Dividend Growth Investing, Retirement Income, Stock Market Investing, Uncategorized

One Reader’s Assessment of Our Strategy

This just came my way via an email from Graham, a reader, this morning. He wrote of things I had never researched or studied for myself, as my emphasis has always been right on the safe-growing of a portfolio dividend income, as any reader would know. But, I could not help, but find it to be incredibly interesting, as well as most likely being logical, too; since I am always trying to find the very highest quality, safest-dividend growing stocks.

“Harold has stated the following recently in June:

“The concept of starting with high dividend safety issues, having the “best looking” EPS lines, is that the smoother EPS lines assure continually high dividend safety. It also means that those companies are least affected by outside economic forces, such as occurred during the GFC. I say that these companies get to effectively “write their own check!”

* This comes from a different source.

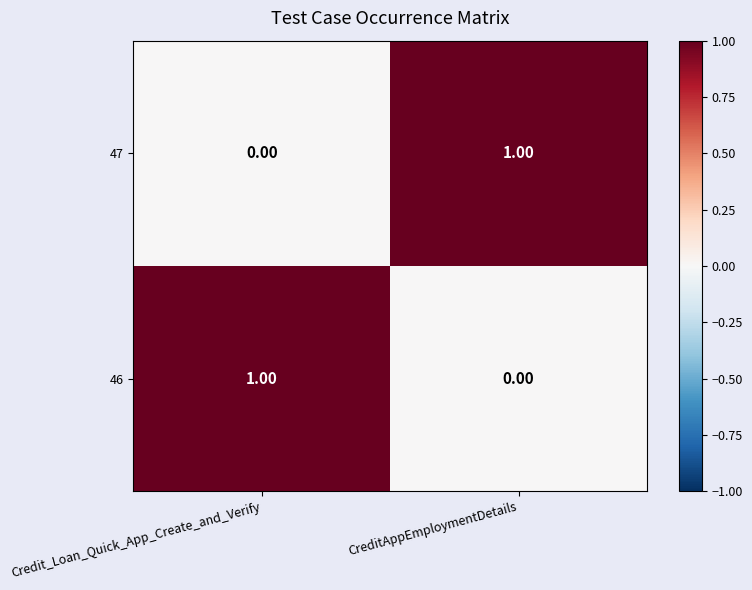

Rank the categories by 46 value from lowest to highest.

CreditAppEmploymentDetails, Credit_Loan_Quick_App_Create_and_Verify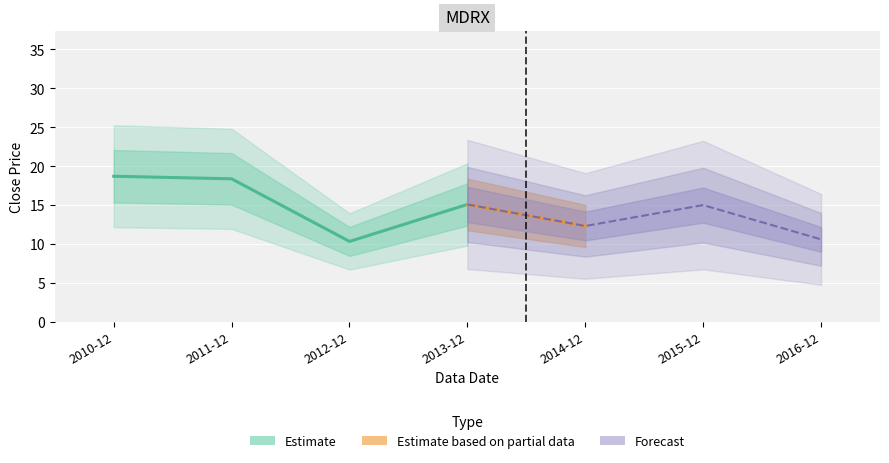

Approximately how many times larger is the value at 2010-12 compared to 2012-12?

1.8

So, I decided to test the statement by setting up a Harold Watchlist made up of stocks he has mentioned in various postings and study what happened during three discrete periods as follows:

A) The period from a pre GFC (Global Financial Crisis) high to GFC low, then B) The subsequent time to it took for these securities to recover from the GFC low price back to the pre GFC high price, and C) The Gain/Loss performance from the GFC low on 3/2/2009 to 6/26/2015 when I conducted this analysis. I then compared how the Harold Watchlist fared against the S&P 500 Index, the DJI Index, and a Buffett Top 20 Dividend Stocks.

The Harold Watchlist contained the following stocks: ABC,AFSI,AOS,BLK,CHD,CMCSA,CNI,COST,CNI,COST,CVS,ECL,FDS,HRL,IBM,JKHY,QCOM,ROST,TJX,TSCO,UNP,VFC (22 positions). Note: I did not include any stocks mentioned in posts by Harold that were not paying dividends at the time of the GFC, i.e. GILD, AAPL etc.

The Buffett Watchlist was obtained by searching the internet for Buffett top 20 dividend paying stocks. The stocks in this Watchlist were: DE,GE,GM,IBM,JNJ,KO,KRFT,MDLZ,MTB,NOV,PG,PSX,SNY,SU,UPS,USB,VIAB,VZ,WFC,WMT.

(Note: No effort was made to include dividend reinvestments, either during the GFC drop period, or the subsequent recovery. Suffice it to say the results would be better than indicated in the table.)

GFC Price Drop Recovery Time to pre GFC High % G/L  3/2/09-6/26/15
The Harold Watchlist 42% 2 years, 2months 410%
S&P 500 Index 50% 5 years, 6 months 278%
DJ Industrials 50% 4 years, 6 months 287%
Buffett Top 20 51% 4 years, 5 months 236%

I believe this comparison chart supports and substantiates Harold’s statement that “high quality companies are less affected by external economic forces”. What the chart also reveals is the astounding ability of these companies to recover so much faster and show future returns much higher than the indexes over a sustained period of time.

In summary I must say I’m impressed with Harold’s approach. Sure beats the indexes.”


And, Graham, I’m sure glad you went to all the trouble to conduct that research. It had never occurred to me to do so, and I hadn’t given that hardly any thought. My emphasis upon the very safest-dividend growth has brought me to the very highest quality companies on the planet, and so, it tends to reason that these companies might also outperform on an appreciation and a total return basis… all the while providing for us the very safest-dividend growth that is both reasonably and sustainably taking place in the teens!

Thanks for your effort and support! May God bless you.

Here’s to your successful investing!
Harold F Crowell


2 thoughts on “One Reader’s Assessment of Our Strategy

  1. Richard Jones says:

    Hey Harold…. Have you considered adding a midstream MLP to your growing holdings base, a bit contrarian at the moment with the ongoing sell off, but could ultimately be a great investment over the next 3-5 years. I too seek total return from amongst the strongest dividend payers but I have certainly been perhaps overly cautious adding positions over the past 12 months as I fall into the camp of most div equity selections are rather richly valued at this time. I have been digging deep into establishing a base of perferred shares as an income base as a bit of a portfolio hedge …

    • I might, but they never get past my screens, and I’m not looking for something to trade, buying low to later sell high. My very most important selection criteria is the concept of finding the steadiest and smoothest upwardly trending EPS lines least effected by outside economic forces. These would be the very antithesis of that, but, that doesn’t make them a bad thing, just not my thing.